What you will do:
A. Update the part of the scheduling discussion that opens with the words containing "So maybe I am" and closes with "chooses were desired.", replacing "SIMD" with "vector".
B. Carry the scheduling discussion forward from its final sentence.

** BEGIN Text shown **

So maybe I am seeing numbers like 8 and 32 and jumping to conclusions, but I thought the whole point is that you could do this without knowing any of the underlying hardware and you would just say "compile this to GPU!" ? These numbers make me think that you might be assuming some things such as an 8-wide SIMD, or so many cores in the GPU, or having AVX instructions, etc when you decide how big to make the tiles, chunks, and vectors?

nslobody

To add on to @abunch's question, would it be possible for the compiler to detect the machine's SIMD width, number of cores, and other processor characteristics and use those automatically in determining how to schedule the algorithm? If so then they could be easily overriden with annotations if another schedule besides that which the compiler chooses were desired.

** END Text shown **
** BEGIN Supplied data **

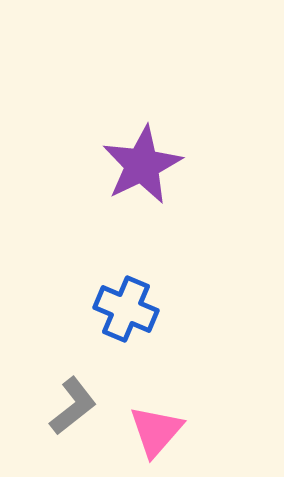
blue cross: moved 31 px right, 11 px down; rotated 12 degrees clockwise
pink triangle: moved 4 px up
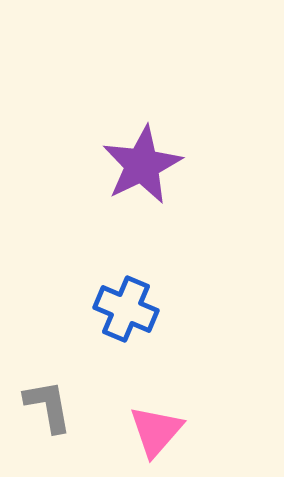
gray L-shape: moved 25 px left; rotated 62 degrees counterclockwise
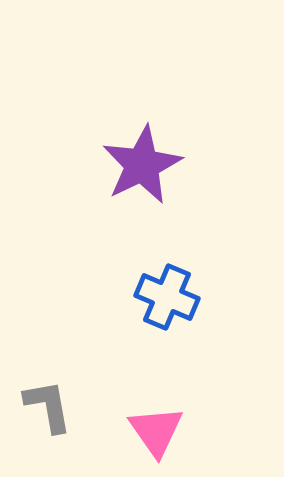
blue cross: moved 41 px right, 12 px up
pink triangle: rotated 16 degrees counterclockwise
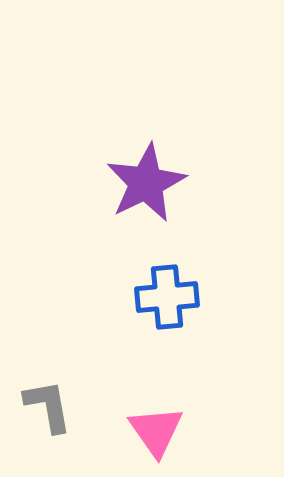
purple star: moved 4 px right, 18 px down
blue cross: rotated 28 degrees counterclockwise
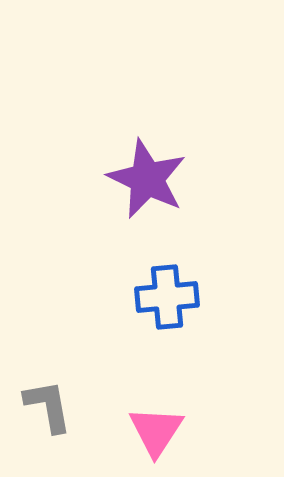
purple star: moved 1 px right, 4 px up; rotated 20 degrees counterclockwise
pink triangle: rotated 8 degrees clockwise
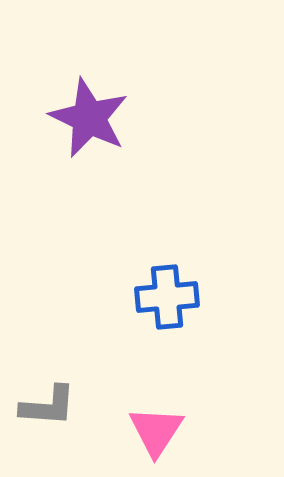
purple star: moved 58 px left, 61 px up
gray L-shape: rotated 104 degrees clockwise
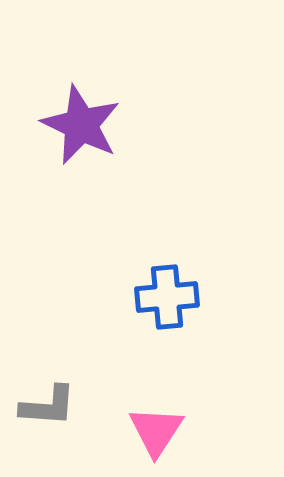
purple star: moved 8 px left, 7 px down
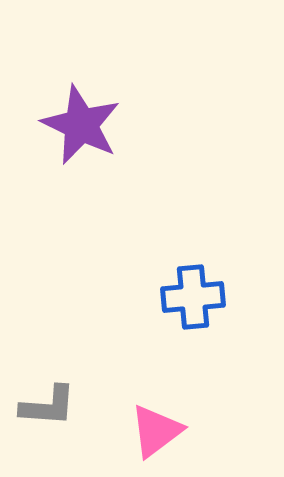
blue cross: moved 26 px right
pink triangle: rotated 20 degrees clockwise
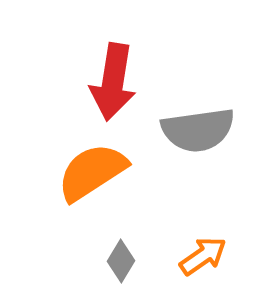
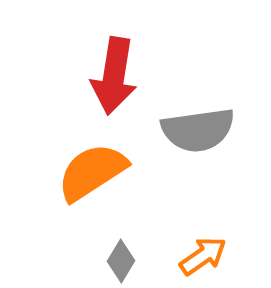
red arrow: moved 1 px right, 6 px up
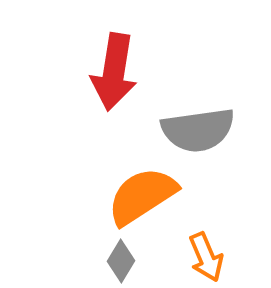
red arrow: moved 4 px up
orange semicircle: moved 50 px right, 24 px down
orange arrow: moved 3 px right, 1 px down; rotated 102 degrees clockwise
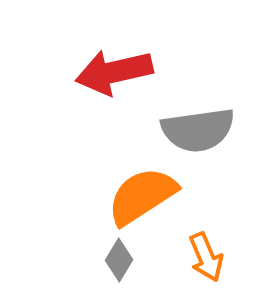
red arrow: rotated 68 degrees clockwise
gray diamond: moved 2 px left, 1 px up
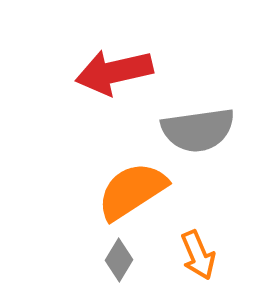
orange semicircle: moved 10 px left, 5 px up
orange arrow: moved 8 px left, 2 px up
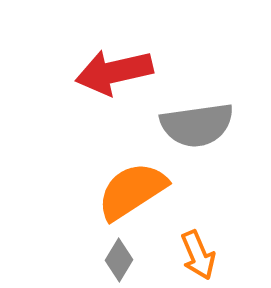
gray semicircle: moved 1 px left, 5 px up
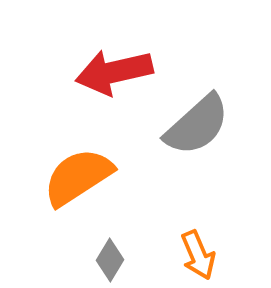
gray semicircle: rotated 34 degrees counterclockwise
orange semicircle: moved 54 px left, 14 px up
gray diamond: moved 9 px left
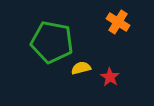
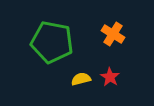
orange cross: moved 5 px left, 12 px down
yellow semicircle: moved 11 px down
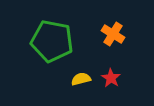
green pentagon: moved 1 px up
red star: moved 1 px right, 1 px down
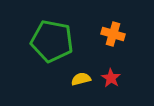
orange cross: rotated 15 degrees counterclockwise
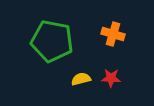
red star: rotated 30 degrees counterclockwise
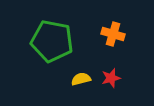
red star: rotated 18 degrees counterclockwise
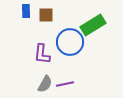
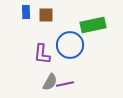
blue rectangle: moved 1 px down
green rectangle: rotated 20 degrees clockwise
blue circle: moved 3 px down
gray semicircle: moved 5 px right, 2 px up
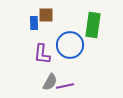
blue rectangle: moved 8 px right, 11 px down
green rectangle: rotated 70 degrees counterclockwise
purple line: moved 2 px down
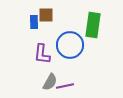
blue rectangle: moved 1 px up
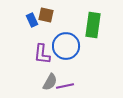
brown square: rotated 14 degrees clockwise
blue rectangle: moved 2 px left, 2 px up; rotated 24 degrees counterclockwise
blue circle: moved 4 px left, 1 px down
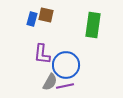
blue rectangle: moved 1 px up; rotated 40 degrees clockwise
blue circle: moved 19 px down
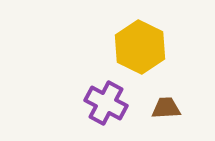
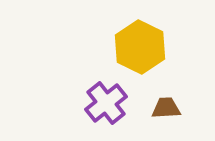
purple cross: rotated 24 degrees clockwise
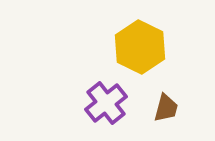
brown trapezoid: rotated 108 degrees clockwise
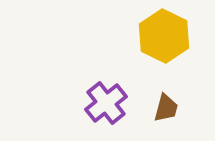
yellow hexagon: moved 24 px right, 11 px up
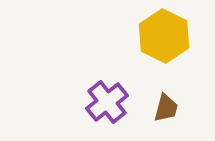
purple cross: moved 1 px right, 1 px up
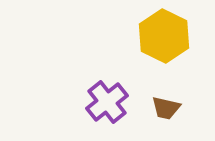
brown trapezoid: rotated 88 degrees clockwise
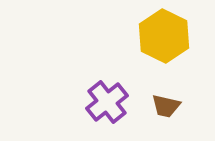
brown trapezoid: moved 2 px up
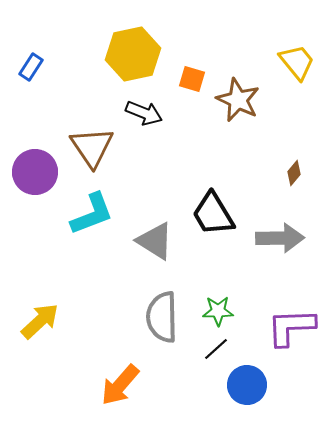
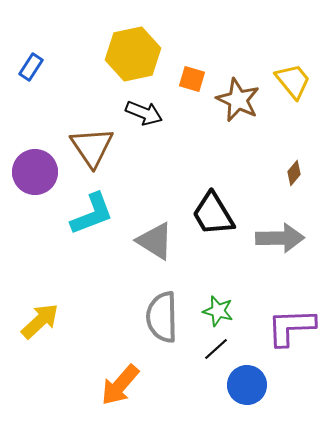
yellow trapezoid: moved 4 px left, 19 px down
green star: rotated 16 degrees clockwise
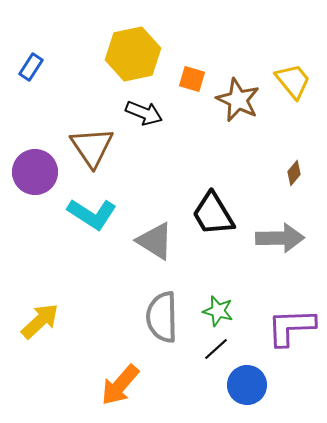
cyan L-shape: rotated 54 degrees clockwise
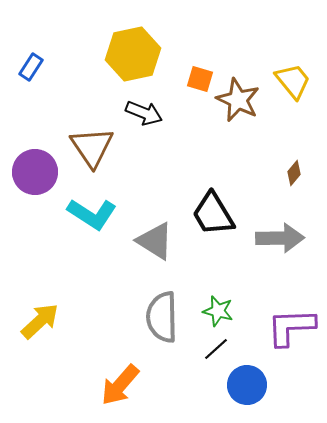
orange square: moved 8 px right
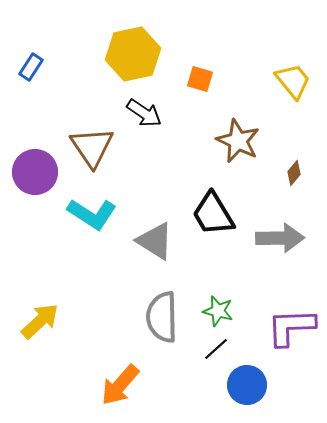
brown star: moved 41 px down
black arrow: rotated 12 degrees clockwise
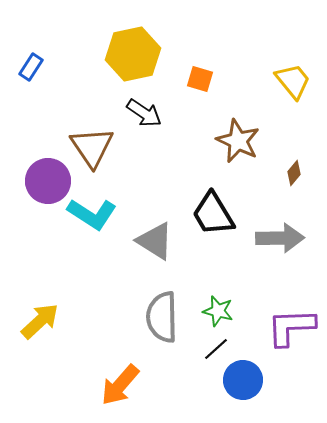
purple circle: moved 13 px right, 9 px down
blue circle: moved 4 px left, 5 px up
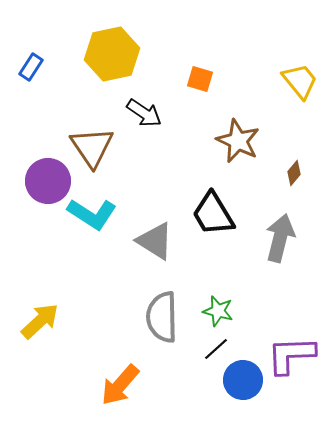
yellow hexagon: moved 21 px left
yellow trapezoid: moved 7 px right
gray arrow: rotated 75 degrees counterclockwise
purple L-shape: moved 28 px down
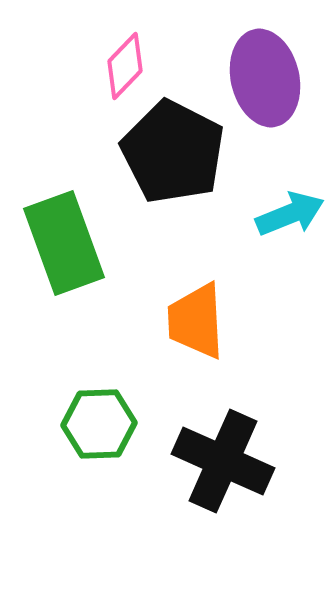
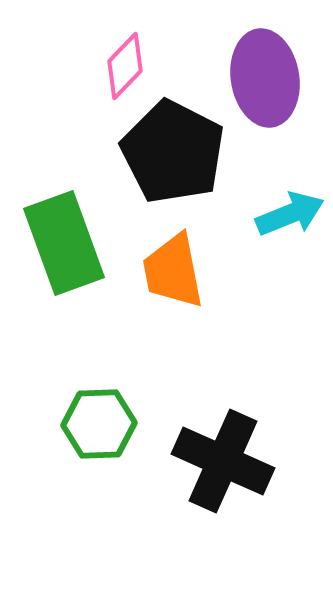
purple ellipse: rotated 4 degrees clockwise
orange trapezoid: moved 23 px left, 50 px up; rotated 8 degrees counterclockwise
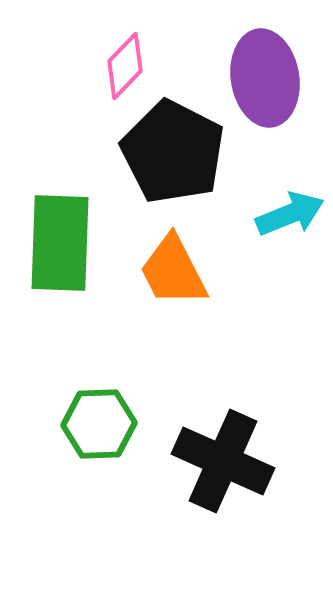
green rectangle: moved 4 px left; rotated 22 degrees clockwise
orange trapezoid: rotated 16 degrees counterclockwise
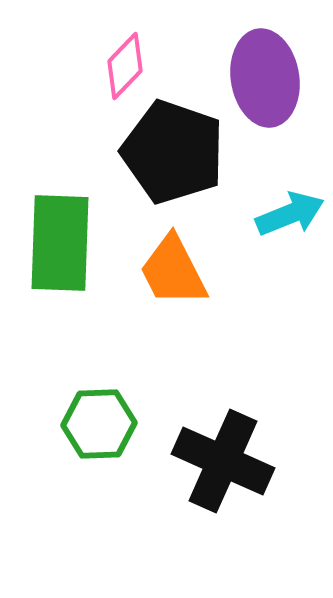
black pentagon: rotated 8 degrees counterclockwise
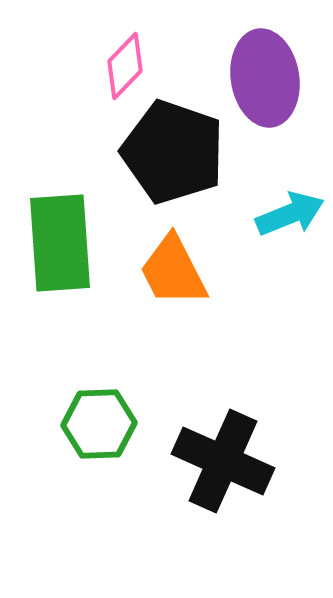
green rectangle: rotated 6 degrees counterclockwise
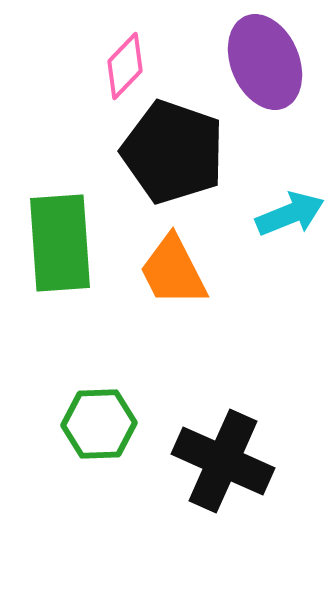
purple ellipse: moved 16 px up; rotated 14 degrees counterclockwise
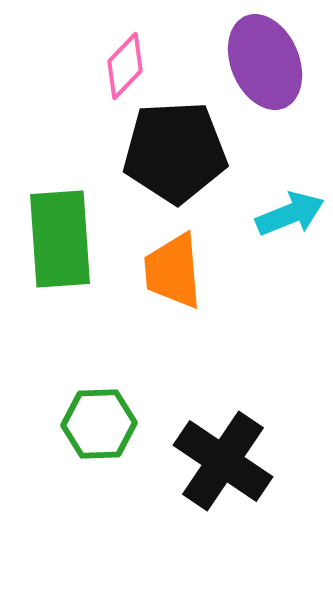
black pentagon: moved 2 px right; rotated 22 degrees counterclockwise
green rectangle: moved 4 px up
orange trapezoid: rotated 22 degrees clockwise
black cross: rotated 10 degrees clockwise
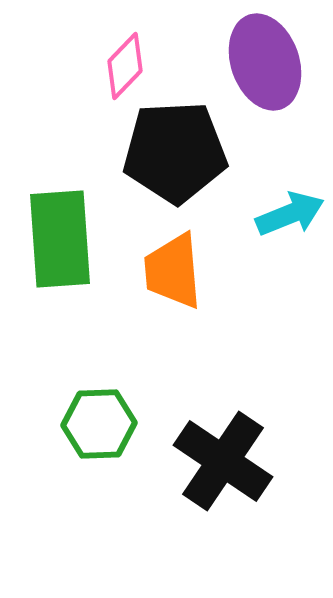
purple ellipse: rotated 4 degrees clockwise
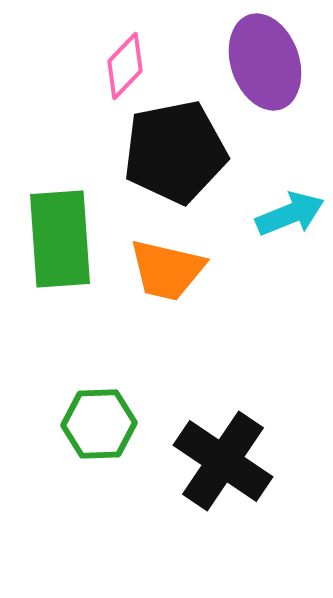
black pentagon: rotated 8 degrees counterclockwise
orange trapezoid: moved 6 px left, 1 px up; rotated 72 degrees counterclockwise
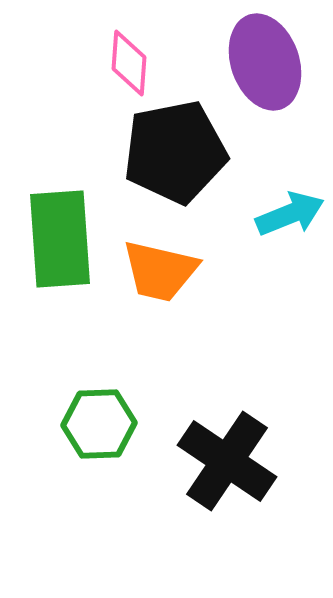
pink diamond: moved 4 px right, 3 px up; rotated 40 degrees counterclockwise
orange trapezoid: moved 7 px left, 1 px down
black cross: moved 4 px right
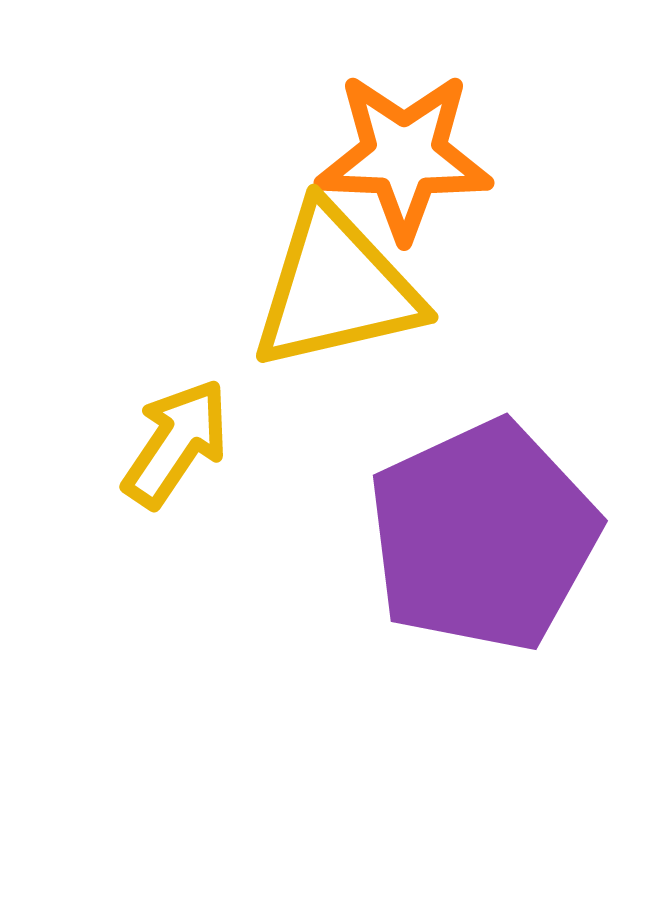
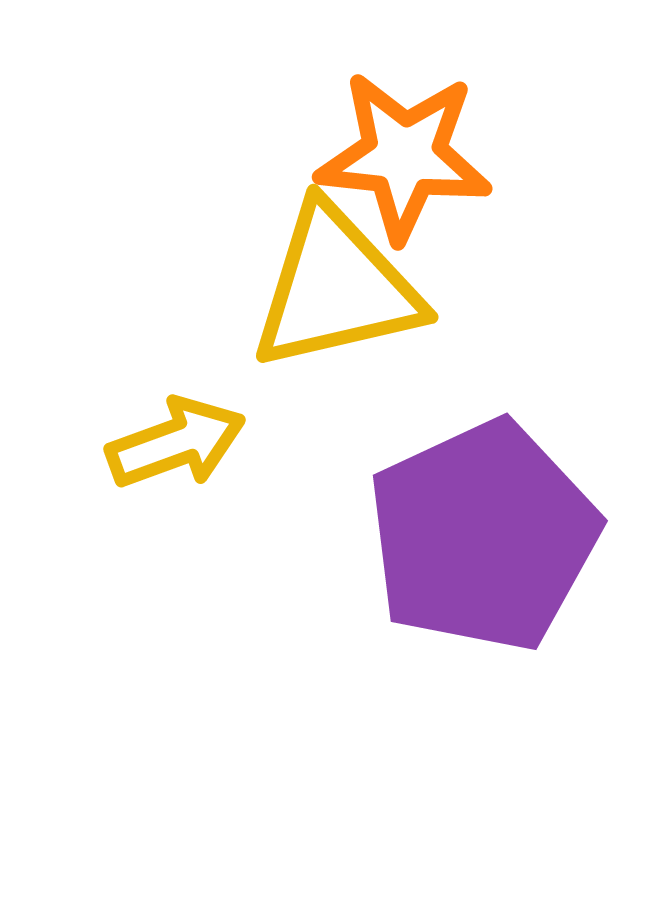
orange star: rotated 4 degrees clockwise
yellow arrow: rotated 36 degrees clockwise
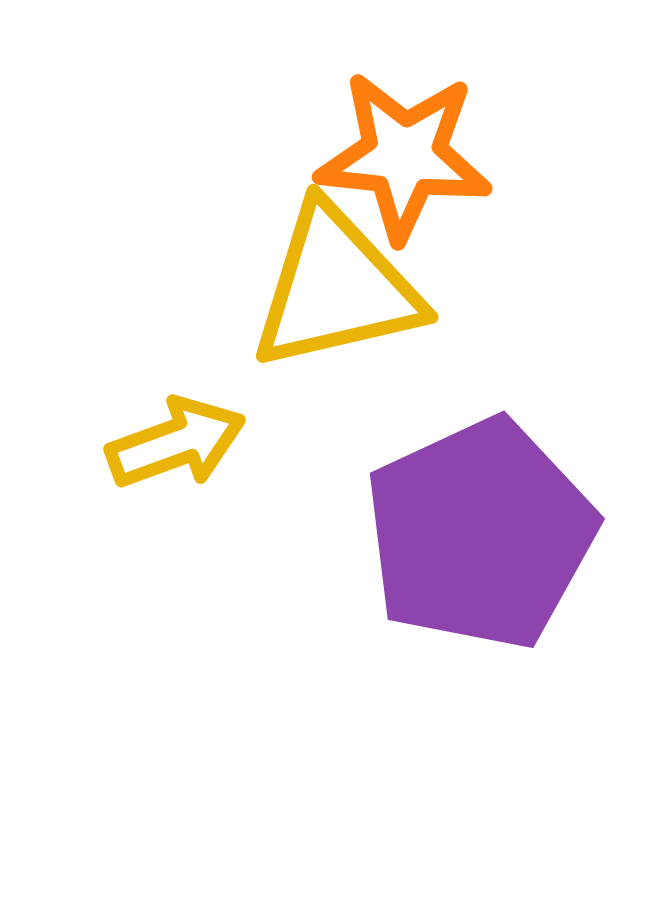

** END Supplied data **

Answers in order:
A.
So maybe I am seeing numbers like 8 and 32 and jumping to conclusions, but I thought the whole point is that you could do this without knowing any of the underlying hardware and you would just say "compile this to GPU!" ? These numbers make me think that you might be assuming some things such as an 8-wide vector, or so many cores in the GPU, or having AVX instructions, etc when you decide how big to make the tiles, chunks, and vectors?

nslobody

To add on to @abunch's question, would it be possible for the compiler to detect the machine's vector width, number of cores, and other processor characteristics and use those automatically in determining how to schedule the algorithm? If so then they could be easily overriden with annotations if another schedule besides that which the compiler chooses were desired.

B.
jrk

Yes, the ideal parameters are going to be platform specific. The key idea is that the schedule is fully decoupled from the description of the "algorithm." This is just one of an infinite number of possible schedules for this simple pipeline, and which is best will depend on the target architecture, the parameters and inputs (e.g., are the images small enough to fit in cache?), and the composition of the pipeline. The schedule can be specified explicitly by a human (as it is here), inferred by the compiler (e.g., using stochastic search aka "autotuning," as in the follow-on paper: http://people.csail.mit.edu/jrk/halide-pldi13.pdf), or any combination of the two (as @nslobody suggests).